Not exactly useless. Mac Pro has SIX (6) PCIe 4.0 slots, and we can expect Gen 5.0 upon the next refresh, plus Thunderbolt 5.
Expecting Thunderbolt v5 is basically a given since the M4 class so far have it. However, PCI-e v5.0 not so much. There is nothing indicative of M4 family so far to suggest PCI-e v5.0. Thunderbolt v5 is in no way technically dependent upon PCI-e v5. Two different standards. The version numbers are not required to match up.
None of the slots of the MP 2023 are feed directly from the M-series SoC package. All the slots are feed through a PCI-e switch. It would be extremely easy for Apple to change the backhaul between the SoC and the switch to v5 and the rest of the slots stay at exactly the same v4 peak throughput they have now. What would get is a more balance provisions overall max throughput. For example two x8 PCI-e v5 would be better overall backhaul bandwidth than x8 + x16 PCI-e v4 which have now . ( that upgrade would be basically equivalent to two x16 PCI-e v4 ).
Dual x8 would be more bandwidth at better Performance / watt for the overall package. That is pretty much the formula that Apple has be following along the M-series evolution. And the fact that the M2 had a asymmetric backhaul provisioning is indicative that there are constraints (balancing needs for other subsystems on the SoC chips. ).
If the rest of the M4-family doesn't have PCI-e v5 at all then easiest path for Apple would be just to keep the same set-up as before. Or a some kind of aggregate bandwidth uplift so get better balance across the slots.
Those slots allow for truly massive internal SSD storage, and interfaces that move data much faster than even 10Gb Ethernet. Just because you don't use that does not mean there is nobody who does.
There are bigger software/firmware problems there than hardware. Apple needs to address those first.

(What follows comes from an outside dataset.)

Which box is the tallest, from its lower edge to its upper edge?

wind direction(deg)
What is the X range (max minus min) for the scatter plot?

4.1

M4 Ultra's GPU cores are predicted to match the performance of NVIDIA's RTX 5090 GPU (which NVIDIA's RTX 4090 can also claim as well), and Apple has a lot of headroom for performance uplift in future generations. Plus, six PCIe 5.0 slots offer the tantalizing possibility of Apple producing M4 Ultra (or even successive generation) systems-on-a-card,
There isn't going to be six times PCI-e v5 bandwidth going to be there. The number of lanes coming out of the SoC package is going to be limited. ( at best 32 and very likely less than that. )

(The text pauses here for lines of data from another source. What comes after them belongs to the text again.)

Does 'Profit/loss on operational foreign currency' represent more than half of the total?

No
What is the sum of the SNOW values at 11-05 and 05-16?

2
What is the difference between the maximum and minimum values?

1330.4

using the Mac Pro case as an enclosed cluster for applications, such as artificial intelligence, that lend themselves to distributed processing. The Afterburner card was a preview of that possibility.
Afterburner was more so a wide distribution beta for putting video encoding onto the Apple Silicon itself. (throughly work out the bugs before putting it on a die that is harder to 'fix' in the field). Afterburner got
subsumed over time. It is something that harbingers less slots ; not more slots.

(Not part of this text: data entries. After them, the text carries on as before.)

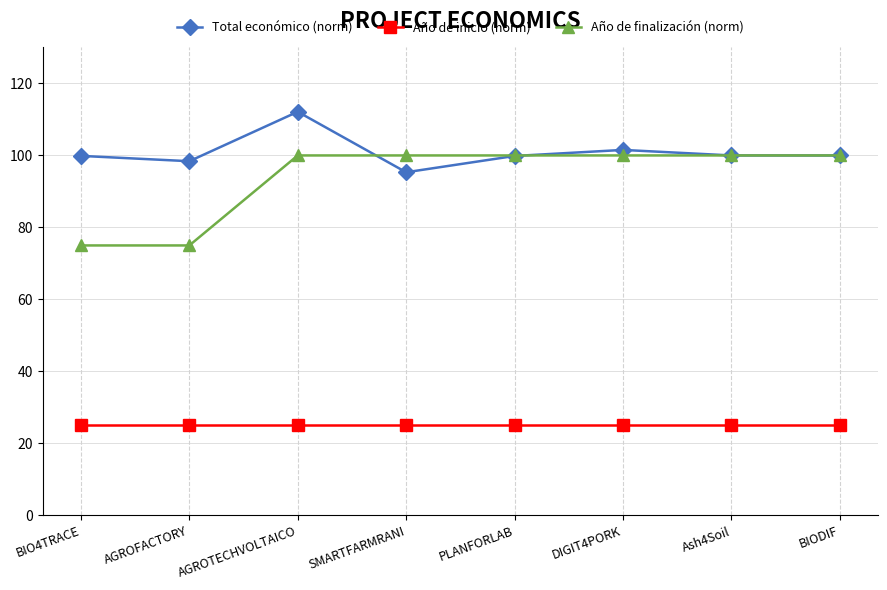

At which category does Total económico (norm) reach its first local peak?

AGROTECHVOLTAICO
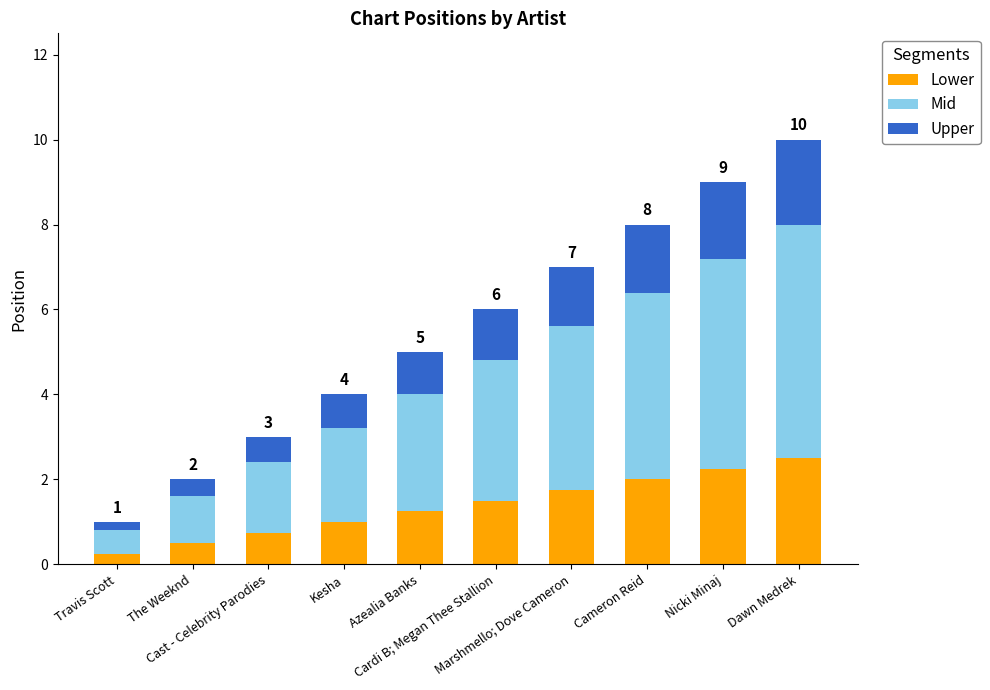

What is the label of the 7th bar from the right?

Kesha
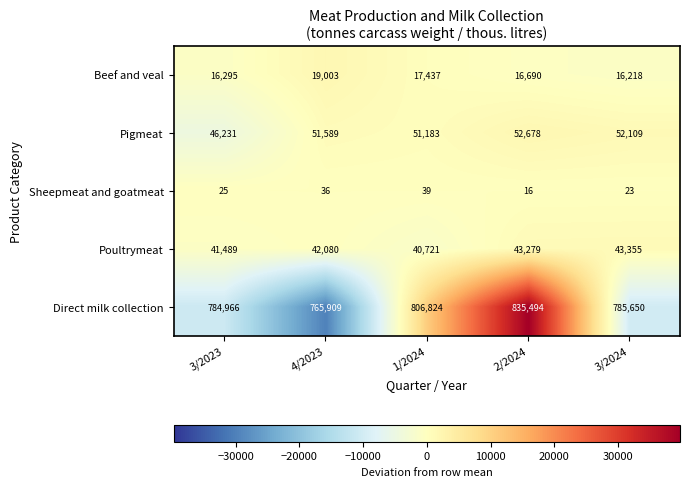

Which series changed the most between 1/2024 and 3/2024?

Direct milk collection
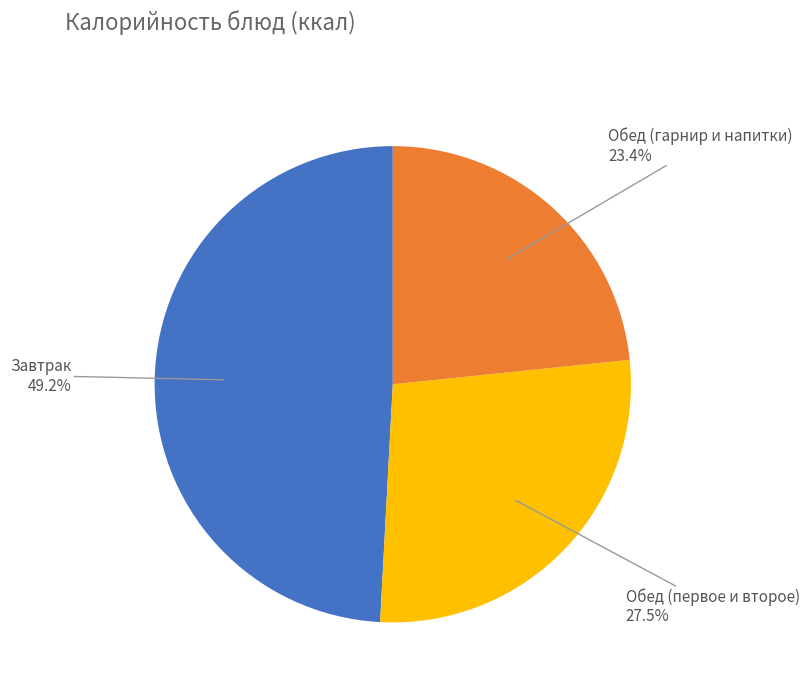

Does any single category account for the majority?

No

Apple isn't particularly trying to put "AI" into slots either.
If wanted to do distributed processing across all of the slots in a Mac Pro then more backhaul bandwidth is the short term need. That doesn't necessarily mean PCI-e v5 to a single slot. If looking at aggregate across all of the slots then more to distribute to multiple PCI-e v4 slot would be a substantive improvement.
Mac Pro doesn't have a 1300W power supply for no reason.
It is cheaper because it was already there in the MP 2019. That power distribution is not out to the slots though. The aggregate AUX power distribution went
down relative to the MP 2019; not up. The design suggests that Apple put that power in reserve for themselves (Apple Silicon) and not the slots. Eventually if there was something bigger than an Ultra in power consumption they wouldn't have to change as much.
If M4 Ultra does match RTX 5090 performance, NVIDIA has a serious competitor.
Not really a serious competitor even if got close ( which very likely will not outside of some 'cherry picked' select benchmarks). Nvidia is pragmatically banned from the Mac market. So there are extremely few (growing closer to zero over time) Nvidia cards in the Mac market. So the M4 will displace no Nvidia cards there.
The M4 Ultra will be soldered to a Macintosh. In the overall Windows PC market that natively boot Windows (or Linux) the M4 Ultra also doesn't even compete.
You have to directly compete to be a competitor. Unless Apple creates a M4 Ultra on a add-in-card there isn't going to be much competition in the general market.
I think NVIDIA may be at apogee now.
In terms of the hype train. Perhaps. On top of the GPU market is more blurry. Depends upon if another hype bubble pops up and whether they are first one to catch the major tailwinds there.